# Information shown:
==*==
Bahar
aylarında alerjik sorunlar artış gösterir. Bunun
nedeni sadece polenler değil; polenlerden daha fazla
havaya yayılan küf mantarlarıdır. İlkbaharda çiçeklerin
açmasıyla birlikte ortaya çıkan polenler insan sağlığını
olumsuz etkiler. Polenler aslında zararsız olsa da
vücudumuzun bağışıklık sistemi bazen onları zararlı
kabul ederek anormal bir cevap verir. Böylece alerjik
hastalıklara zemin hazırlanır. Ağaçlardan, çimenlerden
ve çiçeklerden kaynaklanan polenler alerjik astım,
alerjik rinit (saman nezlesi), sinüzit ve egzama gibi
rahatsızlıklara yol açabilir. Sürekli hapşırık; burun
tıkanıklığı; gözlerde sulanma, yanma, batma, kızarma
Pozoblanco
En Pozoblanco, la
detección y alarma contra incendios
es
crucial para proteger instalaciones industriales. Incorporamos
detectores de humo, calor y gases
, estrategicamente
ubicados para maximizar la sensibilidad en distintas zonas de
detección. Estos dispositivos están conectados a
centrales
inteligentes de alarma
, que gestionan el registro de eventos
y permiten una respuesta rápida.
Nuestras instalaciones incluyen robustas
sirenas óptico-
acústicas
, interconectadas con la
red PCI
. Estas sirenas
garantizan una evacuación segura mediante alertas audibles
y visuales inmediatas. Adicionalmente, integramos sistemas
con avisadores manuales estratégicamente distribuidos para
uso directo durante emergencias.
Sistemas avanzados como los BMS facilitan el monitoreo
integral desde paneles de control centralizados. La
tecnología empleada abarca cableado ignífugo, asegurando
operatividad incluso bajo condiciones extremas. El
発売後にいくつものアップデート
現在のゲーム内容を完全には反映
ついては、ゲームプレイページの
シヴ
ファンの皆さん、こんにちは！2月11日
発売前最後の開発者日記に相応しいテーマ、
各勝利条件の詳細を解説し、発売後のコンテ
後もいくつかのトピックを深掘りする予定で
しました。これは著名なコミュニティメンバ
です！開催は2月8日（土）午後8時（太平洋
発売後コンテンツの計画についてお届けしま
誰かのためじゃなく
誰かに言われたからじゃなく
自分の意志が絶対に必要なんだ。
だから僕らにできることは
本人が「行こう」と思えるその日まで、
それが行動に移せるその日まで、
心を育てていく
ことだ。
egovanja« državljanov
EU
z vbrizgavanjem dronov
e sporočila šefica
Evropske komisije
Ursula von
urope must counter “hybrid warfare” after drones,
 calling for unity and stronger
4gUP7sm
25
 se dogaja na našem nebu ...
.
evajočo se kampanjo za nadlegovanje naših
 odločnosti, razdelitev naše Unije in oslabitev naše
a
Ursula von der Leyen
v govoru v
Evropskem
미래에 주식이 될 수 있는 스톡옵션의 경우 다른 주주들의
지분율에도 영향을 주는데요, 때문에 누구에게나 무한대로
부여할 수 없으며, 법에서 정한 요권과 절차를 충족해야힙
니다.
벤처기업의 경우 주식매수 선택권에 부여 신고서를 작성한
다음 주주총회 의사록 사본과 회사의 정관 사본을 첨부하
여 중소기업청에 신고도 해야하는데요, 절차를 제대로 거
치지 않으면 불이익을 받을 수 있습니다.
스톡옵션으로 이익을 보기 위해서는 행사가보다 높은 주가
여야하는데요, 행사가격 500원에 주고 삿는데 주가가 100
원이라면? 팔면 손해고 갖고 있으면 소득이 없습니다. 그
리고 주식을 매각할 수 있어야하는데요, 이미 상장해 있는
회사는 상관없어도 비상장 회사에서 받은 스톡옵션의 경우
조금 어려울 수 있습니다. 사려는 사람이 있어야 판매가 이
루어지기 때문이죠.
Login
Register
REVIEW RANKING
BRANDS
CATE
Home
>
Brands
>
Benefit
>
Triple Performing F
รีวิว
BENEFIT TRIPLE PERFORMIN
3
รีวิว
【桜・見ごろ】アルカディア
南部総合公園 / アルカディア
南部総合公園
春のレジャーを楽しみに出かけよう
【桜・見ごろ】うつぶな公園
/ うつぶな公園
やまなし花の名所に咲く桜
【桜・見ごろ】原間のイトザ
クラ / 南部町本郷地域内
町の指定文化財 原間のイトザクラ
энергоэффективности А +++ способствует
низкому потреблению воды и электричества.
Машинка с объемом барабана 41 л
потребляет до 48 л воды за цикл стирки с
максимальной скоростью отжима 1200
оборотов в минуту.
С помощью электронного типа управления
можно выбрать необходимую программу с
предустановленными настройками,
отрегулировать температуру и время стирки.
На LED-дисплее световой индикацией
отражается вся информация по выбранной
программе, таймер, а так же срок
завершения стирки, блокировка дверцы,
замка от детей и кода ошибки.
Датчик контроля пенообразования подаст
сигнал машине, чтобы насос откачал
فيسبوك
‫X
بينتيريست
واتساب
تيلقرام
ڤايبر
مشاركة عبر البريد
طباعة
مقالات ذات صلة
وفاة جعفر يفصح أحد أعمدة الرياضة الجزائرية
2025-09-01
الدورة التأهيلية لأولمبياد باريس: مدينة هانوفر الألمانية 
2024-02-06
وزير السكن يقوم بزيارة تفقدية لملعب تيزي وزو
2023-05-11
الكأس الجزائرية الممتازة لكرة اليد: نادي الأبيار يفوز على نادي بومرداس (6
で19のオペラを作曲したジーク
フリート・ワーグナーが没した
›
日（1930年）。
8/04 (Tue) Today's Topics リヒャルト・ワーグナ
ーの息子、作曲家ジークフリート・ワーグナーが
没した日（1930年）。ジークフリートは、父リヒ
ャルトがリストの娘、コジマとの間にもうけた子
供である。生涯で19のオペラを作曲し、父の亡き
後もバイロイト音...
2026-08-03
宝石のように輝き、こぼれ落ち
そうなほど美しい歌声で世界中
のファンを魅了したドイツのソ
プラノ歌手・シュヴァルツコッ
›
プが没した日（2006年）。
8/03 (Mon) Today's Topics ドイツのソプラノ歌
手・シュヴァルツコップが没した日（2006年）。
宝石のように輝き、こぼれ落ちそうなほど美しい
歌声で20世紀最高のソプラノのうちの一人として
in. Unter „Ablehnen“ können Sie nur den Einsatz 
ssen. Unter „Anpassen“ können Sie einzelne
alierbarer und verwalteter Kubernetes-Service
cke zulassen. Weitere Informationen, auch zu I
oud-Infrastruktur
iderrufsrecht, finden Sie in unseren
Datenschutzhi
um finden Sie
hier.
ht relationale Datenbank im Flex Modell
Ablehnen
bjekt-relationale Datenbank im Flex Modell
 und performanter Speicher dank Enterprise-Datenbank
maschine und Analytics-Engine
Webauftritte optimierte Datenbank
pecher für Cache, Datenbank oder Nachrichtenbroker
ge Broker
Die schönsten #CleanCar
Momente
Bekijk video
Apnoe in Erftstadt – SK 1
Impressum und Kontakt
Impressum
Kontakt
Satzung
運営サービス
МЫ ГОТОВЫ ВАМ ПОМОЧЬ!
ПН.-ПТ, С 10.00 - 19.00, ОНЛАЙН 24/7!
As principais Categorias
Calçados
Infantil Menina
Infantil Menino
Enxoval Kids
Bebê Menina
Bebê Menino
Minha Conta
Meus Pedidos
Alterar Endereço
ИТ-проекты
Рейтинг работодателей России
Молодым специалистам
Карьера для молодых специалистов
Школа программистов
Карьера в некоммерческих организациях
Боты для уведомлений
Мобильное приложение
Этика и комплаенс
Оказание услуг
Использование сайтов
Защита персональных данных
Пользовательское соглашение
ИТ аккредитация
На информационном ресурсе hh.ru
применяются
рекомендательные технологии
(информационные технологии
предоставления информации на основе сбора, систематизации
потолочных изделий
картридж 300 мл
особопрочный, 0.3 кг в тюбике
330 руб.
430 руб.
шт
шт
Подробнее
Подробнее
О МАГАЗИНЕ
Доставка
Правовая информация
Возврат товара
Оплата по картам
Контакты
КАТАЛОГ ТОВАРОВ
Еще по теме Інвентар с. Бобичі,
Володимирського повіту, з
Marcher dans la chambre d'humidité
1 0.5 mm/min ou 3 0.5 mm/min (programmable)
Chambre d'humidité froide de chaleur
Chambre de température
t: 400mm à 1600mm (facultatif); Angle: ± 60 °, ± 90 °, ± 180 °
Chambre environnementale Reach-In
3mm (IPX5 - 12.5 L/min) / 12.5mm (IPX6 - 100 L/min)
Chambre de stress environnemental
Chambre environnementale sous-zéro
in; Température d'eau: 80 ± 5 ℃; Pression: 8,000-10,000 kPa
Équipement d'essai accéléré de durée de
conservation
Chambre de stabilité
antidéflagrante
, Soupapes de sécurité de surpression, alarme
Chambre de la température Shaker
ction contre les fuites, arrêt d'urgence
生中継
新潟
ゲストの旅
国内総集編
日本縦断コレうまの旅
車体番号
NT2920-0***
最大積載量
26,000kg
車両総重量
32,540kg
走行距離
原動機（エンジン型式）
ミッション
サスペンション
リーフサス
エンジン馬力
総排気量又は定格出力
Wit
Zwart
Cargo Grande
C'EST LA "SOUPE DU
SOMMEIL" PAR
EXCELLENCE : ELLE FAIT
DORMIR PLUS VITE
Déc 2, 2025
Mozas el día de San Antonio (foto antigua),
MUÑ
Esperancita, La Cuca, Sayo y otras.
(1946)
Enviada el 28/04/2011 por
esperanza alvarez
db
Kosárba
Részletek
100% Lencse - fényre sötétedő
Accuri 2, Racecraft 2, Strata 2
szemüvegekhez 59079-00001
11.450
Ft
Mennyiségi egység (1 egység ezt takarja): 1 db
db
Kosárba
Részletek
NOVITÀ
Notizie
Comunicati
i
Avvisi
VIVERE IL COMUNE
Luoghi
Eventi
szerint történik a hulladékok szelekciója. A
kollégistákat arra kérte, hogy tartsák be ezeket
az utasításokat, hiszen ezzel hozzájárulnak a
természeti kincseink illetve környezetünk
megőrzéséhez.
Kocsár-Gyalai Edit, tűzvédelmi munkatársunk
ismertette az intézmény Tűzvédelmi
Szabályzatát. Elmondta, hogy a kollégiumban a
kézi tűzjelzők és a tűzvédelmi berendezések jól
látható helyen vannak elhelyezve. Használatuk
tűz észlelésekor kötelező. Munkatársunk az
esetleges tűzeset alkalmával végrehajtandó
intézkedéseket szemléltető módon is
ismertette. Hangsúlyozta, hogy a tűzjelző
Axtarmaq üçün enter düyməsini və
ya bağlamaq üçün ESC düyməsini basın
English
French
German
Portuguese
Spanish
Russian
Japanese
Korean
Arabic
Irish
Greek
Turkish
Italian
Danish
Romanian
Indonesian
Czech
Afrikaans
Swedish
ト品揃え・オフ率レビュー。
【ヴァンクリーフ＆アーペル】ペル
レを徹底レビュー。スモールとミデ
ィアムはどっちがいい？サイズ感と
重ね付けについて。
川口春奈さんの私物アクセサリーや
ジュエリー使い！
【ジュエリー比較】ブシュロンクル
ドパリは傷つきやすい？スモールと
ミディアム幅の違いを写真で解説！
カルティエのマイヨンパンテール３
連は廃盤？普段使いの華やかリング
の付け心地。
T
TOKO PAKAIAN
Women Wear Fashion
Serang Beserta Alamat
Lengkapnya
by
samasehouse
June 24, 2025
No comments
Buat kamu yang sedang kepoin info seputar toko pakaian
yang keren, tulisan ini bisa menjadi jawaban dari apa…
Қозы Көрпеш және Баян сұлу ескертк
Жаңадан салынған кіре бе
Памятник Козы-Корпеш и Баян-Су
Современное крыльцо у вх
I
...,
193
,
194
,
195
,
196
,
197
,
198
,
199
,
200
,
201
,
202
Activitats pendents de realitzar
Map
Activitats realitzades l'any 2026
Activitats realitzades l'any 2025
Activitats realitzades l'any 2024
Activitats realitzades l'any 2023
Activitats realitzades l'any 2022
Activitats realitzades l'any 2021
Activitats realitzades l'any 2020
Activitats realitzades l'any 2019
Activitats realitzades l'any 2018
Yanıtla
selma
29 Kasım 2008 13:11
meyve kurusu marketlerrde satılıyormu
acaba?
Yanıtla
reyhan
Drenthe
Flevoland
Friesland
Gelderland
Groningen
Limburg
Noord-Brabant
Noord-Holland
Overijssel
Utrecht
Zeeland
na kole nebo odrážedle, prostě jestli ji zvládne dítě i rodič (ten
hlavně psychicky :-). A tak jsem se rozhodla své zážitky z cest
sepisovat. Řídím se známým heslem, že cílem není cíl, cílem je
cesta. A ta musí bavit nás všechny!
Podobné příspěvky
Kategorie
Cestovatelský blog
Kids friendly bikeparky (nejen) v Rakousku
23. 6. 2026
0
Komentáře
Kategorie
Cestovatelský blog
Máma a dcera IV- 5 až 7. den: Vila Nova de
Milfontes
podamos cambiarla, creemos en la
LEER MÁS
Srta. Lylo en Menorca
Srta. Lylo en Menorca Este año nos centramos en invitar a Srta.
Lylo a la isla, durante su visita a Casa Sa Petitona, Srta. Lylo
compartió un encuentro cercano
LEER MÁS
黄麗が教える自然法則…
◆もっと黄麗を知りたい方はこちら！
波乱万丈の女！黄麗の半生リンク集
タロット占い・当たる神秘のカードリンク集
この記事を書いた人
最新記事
==*==
Can you update the records from their first line through the line with "detectores de humo, calor y gases" by replacing "crucial" with "esencial" and leaving everything else unchanged? Return only those lines.

Bahar
aylarında alerjik sorunlar artış gösterir. Bunun
nedeni sadece polenler değil; polenlerden daha fazla
havaya yayılan küf mantarlarıdır. İlkbaharda çiçeklerin
açmasıyla birlikte ortaya çıkan polenler insan sağlığını
olumsuz etkiler. Polenler aslında zararsız olsa da
vücudumuzun bağışıklık sistemi bazen onları zararlı
kabul ederek anormal bir cevap verir. Böylece alerjik
hastalıklara zemin hazırlanır. Ağaçlardan, çimenlerden
ve çiçeklerden kaynaklanan polenler alerjik astım,
alerjik rinit (saman nezlesi), sinüzit ve egzama gibi
rahatsızlıklara yol açabilir. Sürekli hapşırık; burun
tıkanıklığı; gözlerde sulanma, yanma, batma, kızarma
Pozoblanco
En Pozoblanco, la
detección y alarma contra incendios
es
esencial para proteger instalaciones industriales. Incorporamos
detectores de humo, calor y gases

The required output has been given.